╭─ TESTO DELLA PAGINA
La Costituzione degli Stati Uniti d'America ad esempio limita la tutela della proprietà intellettuale alle esigenze del progresso della società; l'inviolabilità del domicilio invece non è mai soggetta a delle limitazioni per conciliarsi con altre categorie di diritti.

Lo sniffing pone problemi di privacy in quanto le forze di polizia accedono senza mandato di perquisizione e a insaputa dell'utente ad un computer che è sua proprietà privata nonché ad una rete che è proprietà di chi diffonde il software di accesso. In generale, l'accesso ad un'abitazione o altra proprietà privata per una perquisizione richiede un mandato della magistratura e che esso sia mostrato al proprietario del bene perquisito.

L'indirizzo IP fornito dall'Internet Service Provider non identifica una persona, ma un computer o un dispositivo collegato ad internet che può essere utilizzato da un qualsiasi dei componenti della famiglia. Questo non è sufficiente per una condanna in sede penale, dove è richiesta non la ragionevolezza, ma la certezza dei riscontri probatori. Inoltre non necessariamente la persona che ha commesso il fatto è un componente del nucleo familiare, al quale è intestata l'utenza. La non-identificazione di chi commette materialmente il fatto esclude un nesso di causalità fra la connessione alla rete P2P e la violazione del diritto d'autore. Per l'ambito penale serve un accertamento univoco ed inequivocabile, sia della persona che della responsabilità. Il titolare della utenza telefonica può essere ritenuto responsabile della sua sicurezza e del suo utilizzo, e rispondere dell'illecito amministrativo, non dei danni derivanti a terzi se non è provato che questi ha materialmente commesso il fatto[4].

Giorgio Lunardi è abbastanza certo che, "in sostanza, nessuno può essere punito penalmente se si scarica musica o film da internet ad uso personale, posto che nel nostro ordinamento giuridico l'interpretazione della legge penale è rigida. Amministrativamente la cosa non dovrebbe comportare sanzioni".[5]

La perquisizione dei domicilii e l'accesso ai tabulati telefonici (dei provider per conoscere i siti visitati) sono provvedimenti riservati ad illeciti penali. In Paesi come gli Stati Uniti, dove la violazione del copyright è punita con sanzioni pecuniarie, è comunque diffusa tale prassi nelle indagini per violazioni del diritto d'autore.
╰─
╭─ RIGHE DEL DATASET
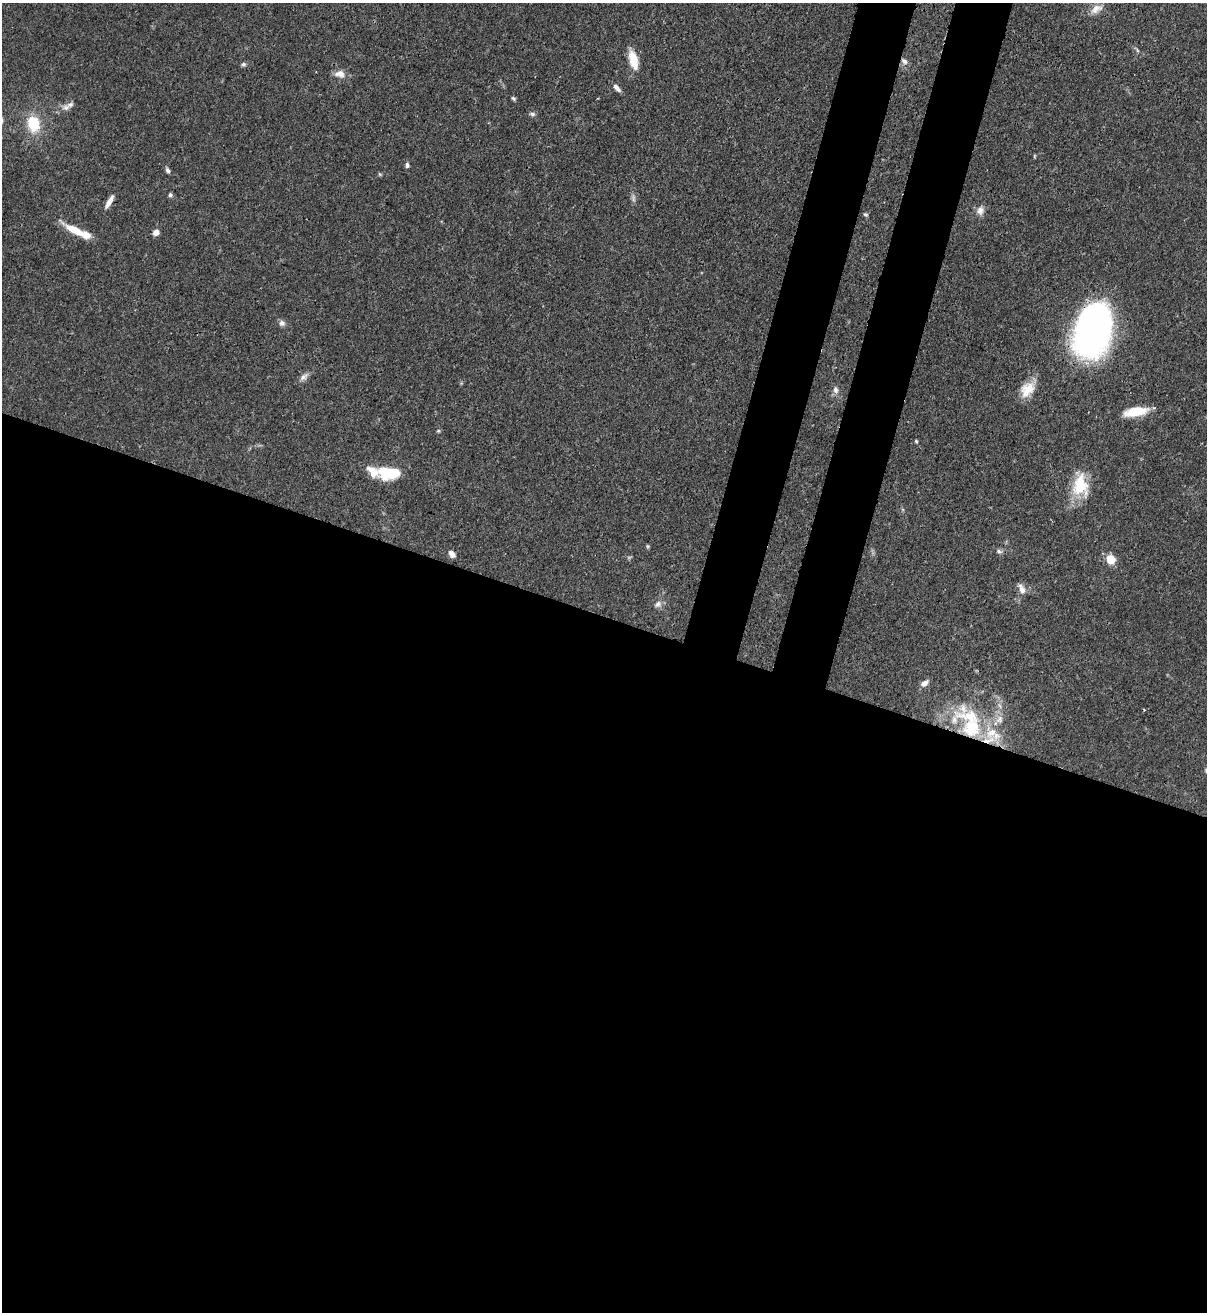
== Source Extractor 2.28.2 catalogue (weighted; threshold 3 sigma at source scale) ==
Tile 14 of 4 x 4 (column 2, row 4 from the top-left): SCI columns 1426-2630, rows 35-1344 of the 5383 x 5308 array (HDU 1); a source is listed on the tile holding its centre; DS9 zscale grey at full resolution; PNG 1209 x 1314 px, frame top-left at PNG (2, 3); no overlay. Shown black and unused: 58% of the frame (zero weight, under 3 of 4 exposures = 7% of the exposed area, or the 3 px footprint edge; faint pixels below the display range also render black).
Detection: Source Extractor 2.28.2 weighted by HDU 2 'WHT'; one run over the whole footprint, this tile lists its part. Background 0.1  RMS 0.0041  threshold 0.0185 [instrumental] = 3 sigma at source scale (4.5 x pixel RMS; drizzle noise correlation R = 1.50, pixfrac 1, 0.05/0.05 arcsec/px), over >= 5 px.
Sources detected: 47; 1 inside a brighter object's white glare — not listed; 5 inside a brighter listed object's ellipse — not listed separately; the other 41 listed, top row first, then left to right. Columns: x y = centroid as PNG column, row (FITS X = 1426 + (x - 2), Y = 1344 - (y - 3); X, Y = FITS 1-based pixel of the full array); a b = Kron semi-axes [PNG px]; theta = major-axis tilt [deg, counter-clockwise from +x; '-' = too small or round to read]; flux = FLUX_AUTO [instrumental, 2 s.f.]
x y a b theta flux
1096 9 17 10 27 3.9
633 60 23 9 -74 7.5
904 61 10 6 -42 1.7
243 64 7 5 -12 0.9
339 74 15 9 -5 3.2
617 88 11 5 -49 2
513 98 6 4 -32 0.72
70 105 11 6 21 2.2
533 114 7 5 -15 1
33 124 19 14 -78 13
1034 156 6 3 72 0.4
407 165 5 5 - 1.1
168 170 7 5 -50 1.1
380 174 5 5 - 0.54
170 195 5 5 - 0.9
633 198 11 4 -85 1.3
109 202 17 5 60 3.2
980 211 12 9 70 2.7
865 214 6 5 - 0.63
75 230 25 8 -28 9.3
156 232 6 6 - 2.8
282 323 9 7 -45 1.6
1092 330 47 30 74 170
304 377 15 7 39 2.1
1027 389 22 14 51 7.6
836 390 9 7 -69 1.7
1136 411 22 8 9 14
438 431 6 4 43 0.56
916 441 4 4 - 0.51
373 472 26 9 -34 6.9
393 472 15 12 27 10
1080 485 31 20 -85 15
647 546 6 4 -71 0.51
999 551 8 6 -18 1.1
452 554 9 6 -49 2.1
1111 559 7 6 - 9
1022 589 15 7 -64 2.5
658 604 10 8 39 2
924 683 10 7 32 2.3
999 719 15 9 53 3.9
972 728 29 26 56 27
Overlapping masked pixels (flux is a lower limit): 3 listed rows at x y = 904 61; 1092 330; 972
╰─
_CONSEGNA DELL'ESERCIZIO:_ Estrai dal testo su privacy e diritto d'autore, senza modifiche, il passo che va da "La Costituzione degli" fino a "categorie di diritti." incluso.

_RISPOSTA AL COMPITO:_
La Costituzione degli Stati Uniti d'America ad esempio limita la tutela della proprietà intellettuale alle esigenze del progresso della società; l'inviolabilità del domicilio invece non è mai soggetta a delle limitazioni per conciliarsi con altre categorie di diritti.